Improper grounding practices may lead to problems in installations, sometimes merely annoying, but often with serious consequences to equipment. Practicing engineers face such problems often. A careful look at the installation often reveals the problems to a trained engineer and rectification thereafter is usually quite a simple matter. We present below some case studies based on problems encountered in actual installations and how they were solved. Some of the participants might have come across such problems and we welcome them to share their experience with the group.

Case study 1

Effect of utility-induced surges:

Problem---A steel mill with variable speed drives (VSDs) had problems of frequent tripping of the VSDs with the indication 'over-voltage in AC line'. Each tripping caused severe production disruption and resulted in considerable monetary loss due to lost production.

Steady-state measurements by true RMS voltmeter showed that voltage was normal and within the specified operating range of the VDS. A power line monitor was then used in the distribution board feeding the VSDs and the incoming power feeder to the mill. At both locations, the monitors showed transient over-voltages of damped oscillatory type waveform with an initial amplitude of over 2.0 pu and a ringing frequency of about 700 Hz.

The timing of disturbances coincided with the closing of capacitor banks in the utility substation feeding the steel mill (refer FIG. 1a).

Analysis---It was confirmed by the VSD manufacturer that the VSDs were provided with over voltage protection set to operate at 1.6 pu voltage for disturbances exceeding 40 µs. Since the switching transients were above this protection threshold, the VSDs tripped. It may be noted that switching on a bank of capacitors results in high charging current inrush. When this current passes through the line's inductance L, a momentary voltage surge occurs. Further interaction of the capacitor C with inductance L results in an oscillatory flow of current, which is damped by the resistance R in the system. The oscillatory disturbance superimposed over the normal power-frequency voltage wave caused the over-voltage protection to operate.

» What to work on
Extend the text above on grounding problems in installations, picking up right after its last sentence.

» Supplied information
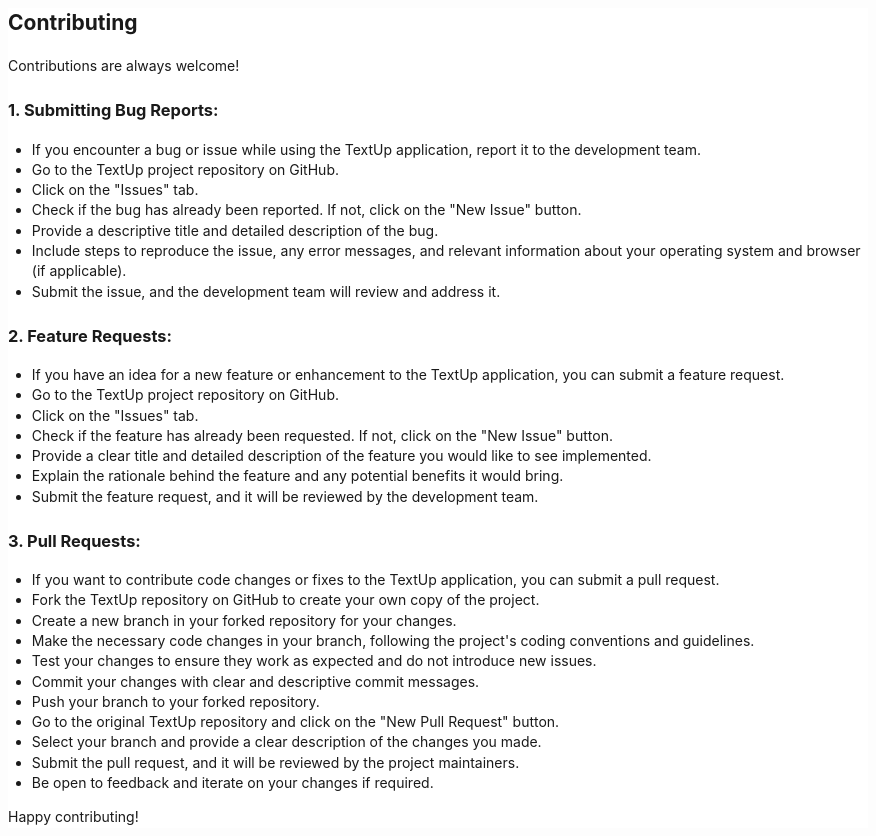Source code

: 

## Contributing

Contributions are always welcome!

### 1. Submitting Bug Reports:

- If you encounter a bug or issue while using the TextUp application, report it to the development team.
- Go to the TextUp project repository on GitHub.
- Click on the "Issues" tab.
- Check if the bug has already been reported. If not, click on the "New Issue" button.
- Provide a descriptive title and detailed description of the bug.
- Include steps to reproduce the issue, any error messages, and relevant information about your operating system and browser (if applicable).
- Submit the issue, and the development team will review and address it.

### 2. Feature Requests:

- If you have an idea for a new feature or enhancement to the TextUp application, you can submit a feature request.
- Go to the TextUp project repository on GitHub.
- Click on the "Issues" tab.
- Check if the feature has already been requested. If not, click on the "New Issue" button.
- Provide a clear title and detailed description of the feature you would like to see implemented.
- Explain the rationale behind the feature and any potential benefits it would bring.
- Submit the feature request, and it will be reviewed by the development team.

### 3. Pull Requests:

- If you want to contribute code changes or fixes to the TextUp application, you can submit a pull request.
- Fork the TextUp repository on GitHub to create your own copy of the project.
- Create a new branch in your forked repository for your changes.
- Make the necessary code changes in your branch, following the project's coding conventions and guidelines.
- Test your changes to ensure they work as expected and do not introduce new issues.
- Commit your changes with clear and descriptive commit messages.
- Push your branch to your forked repository.
- Go to the original TextUp repository and click on the "New Pull Request" button.
- Select your branch and provide a clear description of the changes you made.
- Submit the pull request, and it will be reviewed by the project maintainers.
- Be open to feedback and iterate on your changes if required.

Happy contributing!
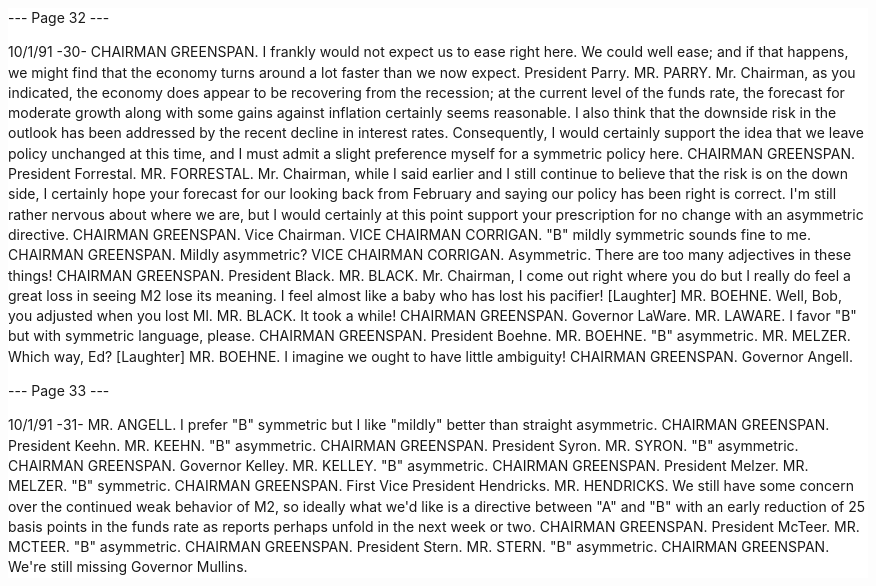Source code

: --- Page 32 ---

10/1/91 -30-
CHAIRMAN GREENSPAN. I frankly would not expect us to ease
right here. We could well ease; and if that happens, we might find
that the economy turns around a lot faster than we now expect.
President Parry.
MR. PARRY. Mr. Chairman, as you indicated, the economy does
appear to be recovering from the recession; at the current level of
the funds rate, the forecast for moderate growth along with some gains
against inflation certainly seems reasonable. I also think that the
downside risk in the outlook has been addressed by the recent decline
in interest rates. Consequently, I would certainly support the idea
that we leave policy unchanged at this time, and I must admit a slight
preference myself for a symmetric policy here.
CHAIRMAN GREENSPAN. President Forrestal.
MR. FORRESTAL. Mr. Chairman, while I said earlier and I
still continue to believe that the risk is on the down side, I
certainly hope your forecast for our looking back from February and
saying our policy has been right is correct. I'm still rather nervous
about where we are, but I would certainly at this point support your
prescription for no change with an asymmetric directive.
CHAIRMAN GREENSPAN. Vice Chairman.
VICE CHAIRMAN CORRIGAN. "B" mildly symmetric sounds fine to
me.
CHAIRMAN GREENSPAN. Mildly asymmetric?
VICE CHAIRMAN CORRIGAN. Asymmetric. There are too many
adjectives in these things!
CHAIRMAN GREENSPAN. President Black.
MR. BLACK. Mr. Chairman, I come out right where you do but I
really do feel a great loss in seeing M2 lose its meaning. I feel
almost like a baby who has lost his pacifier! [Laughter]
MR. BOEHNE. Well, Bob, you adjusted when you lost Ml.
MR. BLACK. It took a while!
CHAIRMAN GREENSPAN. Governor LaWare.
MR. LAWARE. I favor "B" but with symmetric language, please.
CHAIRMAN GREENSPAN. President Boehne.
MR. BOEHNE. "B" asymmetric.
MR. MELZER. Which way, Ed? [Laughter]
MR. BOEHNE. I imagine we ought to have little ambiguity!
CHAIRMAN GREENSPAN. Governor Angell.

--- Page 33 ---

10/1/91 -31-
MR. ANGELL. I prefer "B" symmetric but I like "mildly"
better than straight asymmetric.
CHAIRMAN GREENSPAN. President Keehn.
MR. KEEHN. "B" asymmetric.
CHAIRMAN GREENSPAN. President Syron.
MR. SYRON. "B" asymmetric.
CHAIRMAN GREENSPAN. Governor Kelley.
MR. KELLEY. "B" asymmetric.
CHAIRMAN GREENSPAN. President Melzer.
MR. MELZER. "B" symmetric.
CHAIRMAN GREENSPAN. First Vice President Hendricks.
MR. HENDRICKS. We still have some concern over the continued
weak behavior of M2, so ideally what we'd like is a directive between
"A" and "B" with an early reduction of 25 basis points in the funds
rate as reports perhaps unfold in the next week or two.
CHAIRMAN GREENSPAN. President McTeer.
MR. MCTEER. "B" asymmetric.
CHAIRMAN GREENSPAN. President Stern.
MR. STERN. "B" asymmetric.
CHAIRMAN GREENSPAN. We're still missing Governor Mullins.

» Response to this task
FIG. 1a Distribution arrangement

Solution---The solution lies in reducing the transient peak to a value that is below the over-voltage protection threshold. This was achieved in this case by installing a surge protection device (SPD) in each VSD. The SPD clamped the transient to a peak value of 1.5 pu thus avoiding the operation of over-voltage protection. Another possible solution would have been to install an inductor L1 in the switching circuit of the capacitor for a few seconds and then shunt it by switch S. Since the voltage seen by the incoming feeder to the mill would be the combination across C and L1, the transient will have a smaller amplitude. This solution will however call for cooperation from the utility as it involves additional equipment to be installed by them (refer FIG. 1b).

Case study 2

Effect of neutral breakage:

Problem---In an office building with several offices, a constant voltage transformer (CVT) feeding a facsimile machine got overheated one night and started emitting smoke. On getting the fire-alarm signal, the security guard switched off supply to the machine. The following day, the engineer who was investigating this problem noticed that several fluorescent lamps going randomly on and off with an abnormal humming sound from the lamp chokes. This was happening all over the office intermittently.

FIG. 1b After additions

Analysis---The office building was fed by a 500-kVA transformer, which fed a distribution center through a cable with three full capacity line conductors and a half capacity neutral conductor. It was found that in the incoming cable termination to the LV distribution center, the neutral lead was red hot and arcing intermittently when the loads were on. Many offices in the building were installing computer systems fed by UPS equipment in the previous 1 year. The non-linear nature of these loads had caused much higher neutral currents to flow compared to a balanced three-phase load, which the cable with reduced neutral was designed to carry. This had caused the neutral termination to overheat and deteriorate causing intermittent loss of neutral continuity (refer FIG. 2).

When the neutral connection was absent, the voltage across each phase group was decided by the load distribution between the three phases and most loads being of single phase type loads were not perfectly balanced. Refer to the impedance and phasor diagrams in FIG. 2.

The heavily loaded phase was thus having a smaller voltage and as the loads were being switched on in the morning hours, it had caused random voltage variation in different phases. This in turn resulted in flickering of the fluorescent loads and humming of chokes in the phases having higher voltage (lightly loaded phases). The CVT had burnt out due to prolonged over voltage.

FIG. 2 Distribution arrangement, impedance and phasor diagrams

Rectification---As an immediate step, the termination was repaired and the cable put back in service. As a preventive measure, the cable was replaced by one having a neutral conductor of the same size as the phase conductors. The system has been operating now for about 5 years without any failures.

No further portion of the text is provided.